Every line below from the one containing "X147320000Y-105598000D03*" through the one containing "b to the output overflow." is to be printed exactly, with the pictures omitted.

::::

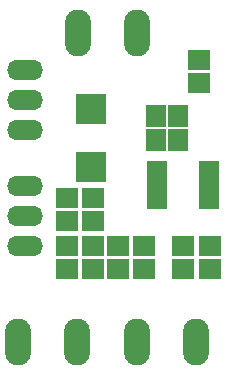
<source format=gts>
G04 #@! TF.GenerationSoftware,KiCad,Pcbnew,5.1.5*
G04 #@! TF.CreationDate,2020-04-17T15:57:54+02:00*
G04 #@! TF.ProjectId,eco_charger_ltc3105,65636f5f-6368-4617-9267-65725f6c7463,rev?*
G04 #@! TF.SameCoordinates,Original*
G04 #@! TF.FileFunction,Soldermask,Top*
G04 #@! TF.FilePolarity,Negative*
%FSLAX46Y46*%
G04 Gerber Fmt 4.6, Leading zero omitted, Abs format (unit mm)*
G04 Created by KiCad (PCBNEW 5.1.5) date 2020-04-17 15:57:54*
%MOMM*%
%LPD*%
G04 APERTURE LIST*
%ADD10R,2.600000X2.500000*%
%ADD11O,2.190700X3.981400*%
%ADD12O,3.041600X1.720800*%
%ADD13R,1.700000X1.900000*%
%ADD14R,1.900000X1.700000*%
%ADD15R,1.797000X0.831800*%
G04 APERTURE END LIST*
D10*
X147151100Y-96102000D03*
X147151100Y-101002000D03*
D11*
X146010000Y-115824000D03*
X141010000Y-115824000D03*
X146090000Y-89662000D03*
X151090000Y-89662000D03*
X156074100Y-115824000D03*
X151074100Y-115824000D03*
D12*
X141605000Y-92837000D03*
X141605000Y-97917000D03*
X141605000Y-95377000D03*
X141605000Y-105156000D03*
X141605000Y-107696000D03*
X141605000Y-102616000D03*
D13*
X152626740Y-96758441D03*
X154526740Y-96758441D03*
D14*
X147320000Y-105598000D03*
X147320000Y-103698000D03*
X151638000Y-109662000D03*
X151638000Y-107762000D03*
X149479000Y-107762000D03*
X149479000Y-109662000D03*
X145161000Y-103698000D03*
X145161000Y-105598000D03*
D15*
X152766700Y-104204200D03*
X152766700Y-103543800D03*
X152766700Y-102908800D03*
X152766700Y-102248400D03*
X152766700Y-101613400D03*
X152766700Y-100953000D03*
X157135500Y-100953000D03*
X157135500Y-101613400D03*
X157135500Y-102248400D03*
X157135500Y-102908800D03*
X157135500Y-103543800D03*
X157135500Y-104204200D03*
D13*
X152626100Y-98778600D03*
X154526100Y-98778600D03*
D14*
X154940000Y-107762000D03*
X154940000Y-109662000D03*
X147320000Y-107762000D03*
X147320000Y-109662000D03*
X145161000Y-107762000D03*
X145161000Y-109662000D03*
X157226000Y-107762000D03*
X157226000Y-109662000D03*
X156337000Y-93914000D03*
X156337000Y-92014000D03*
M02*

</source>
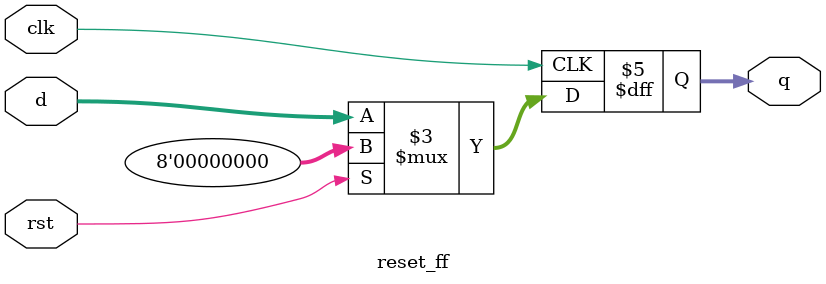
<source format=v>
`timescale 1ns / 1ps

module reset_ff #(parameter WIDTH = 8) (
    input       clk, rst,
    input       [WIDTH-1:0] d,
    output reg  [WIDTH-1:0] q
);

always @(posedge clk) begin
    if (rst) q <= 0;
    else     q <= d;
end

endmodule
</source>
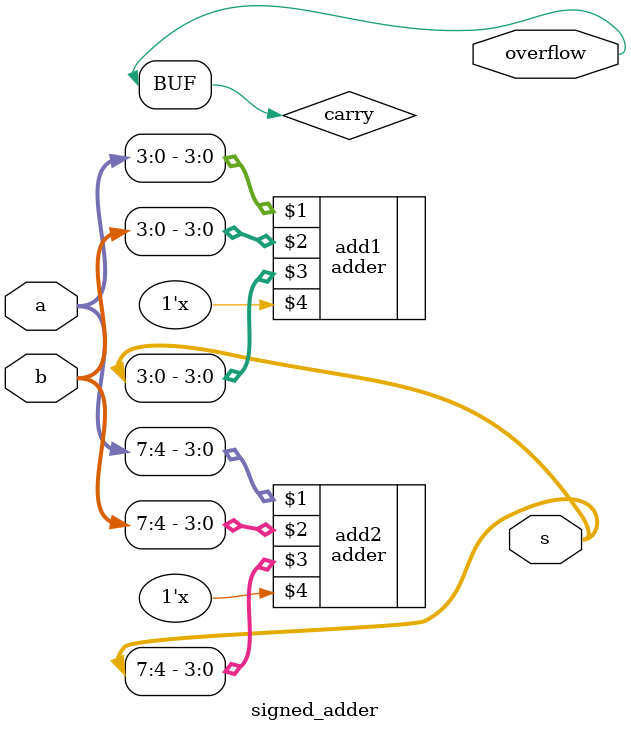
<source format=v>

module signed_adder(input [7:0] a,
    input [7:0] b,
    output [7:0] s,
    output overflow
); 

// The numbers a and b are added to the output s. 
// assign the occurence of the signed overflow of a and b to the output overflow.
// a signed overflow occurs if the most significant bits of a and b are low and the most significant bit of s is high
// a signed overflow may also occur if the most significant bits of a and b are high and the most significant bit of s is low


// The carry (co) is the output of the adder and is the highest bit of the output value s.
// assign the carry output of the adder to the output overflow. 

assign overflow = carry; 

// create 8-bit adder that adds two 8-bit numbers a and b

adder add1(a[3:0],b[3:0],s[3:0],carry[0]);
adder add2(a[7:4],b[7:4],s[7:4],carry[1]);

endmodule

</source>
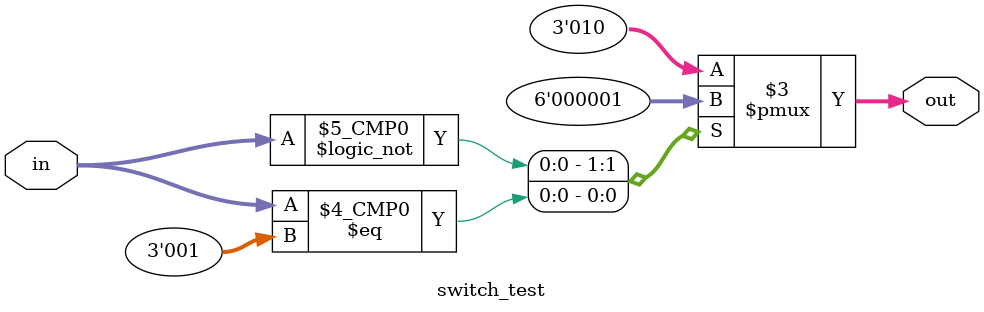
<source format=sv>
module switch_test (
  input logic [2:0] in,
  output logic [2:0] out
);

always_comb begin
  unique case (in)
    default: out = 3'h2;
    3'h0: out = 3'h0;
    3'h1: out = 3'h1;
  endcase
end
endmodule   // switch_test


</source>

::::

__OUTPUT BELOW__:
X147320000Y-105598000D03*
X147320000Y-103698000D03*
X151638000Y-109662000D03*
X151638000Y-107762000D03*
X149479000Y-107762000D03*
X149479000Y-109662000D03*
X145161000Y-103698000D03*
X145161000Y-105598000D03*
D15*
X152766700Y-104204200D03*
X152766700Y-103543800D03*
X152766700Y-102908800D03*
X152766700Y-102248400D03*
X152766700Y-101613400D03*
X152766700Y-100953000D03*
X157135500Y-100953000D03*
X157135500Y-101613400D03*
X157135500Y-102248400D03*
X157135500Y-102908800D03*
X157135500Y-103543800D03*
X157135500Y-104204200D03*
D13*
X152626100Y-98778600D03*
X154526100Y-98778600D03*
D14*
X154940000Y-107762000D03*
X154940000Y-109662000D03*
X147320000Y-107762000D03*
X147320000Y-109662000D03*
X145161000Y-107762000D03*
X145161000Y-109662000D03*
X157226000Y-107762000D03*
X157226000Y-109662000D03*
X156337000Y-93914000D03*
X156337000Y-92014000D03*
M02*

</source>
<source format=v>
`timescale 1ns / 1ps

module reset_ff #(parameter WIDTH = 8) (
    input       clk, rst,
    input       [WIDTH-1:0] d,
    output reg  [WIDTH-1:0] q
);

always @(posedge clk) begin
    if (rst) q <= 0;
    else     q <= d;
end

endmodule
</source>
<source format=v>

module signed_adder(input [7:0] a,
    input [7:0] b,
    output [7:0] s,
    output overflow
); 

// The numbers a and b are added to the output s. 
// assign the occurence of the signed overflow of a and b to the output overflow.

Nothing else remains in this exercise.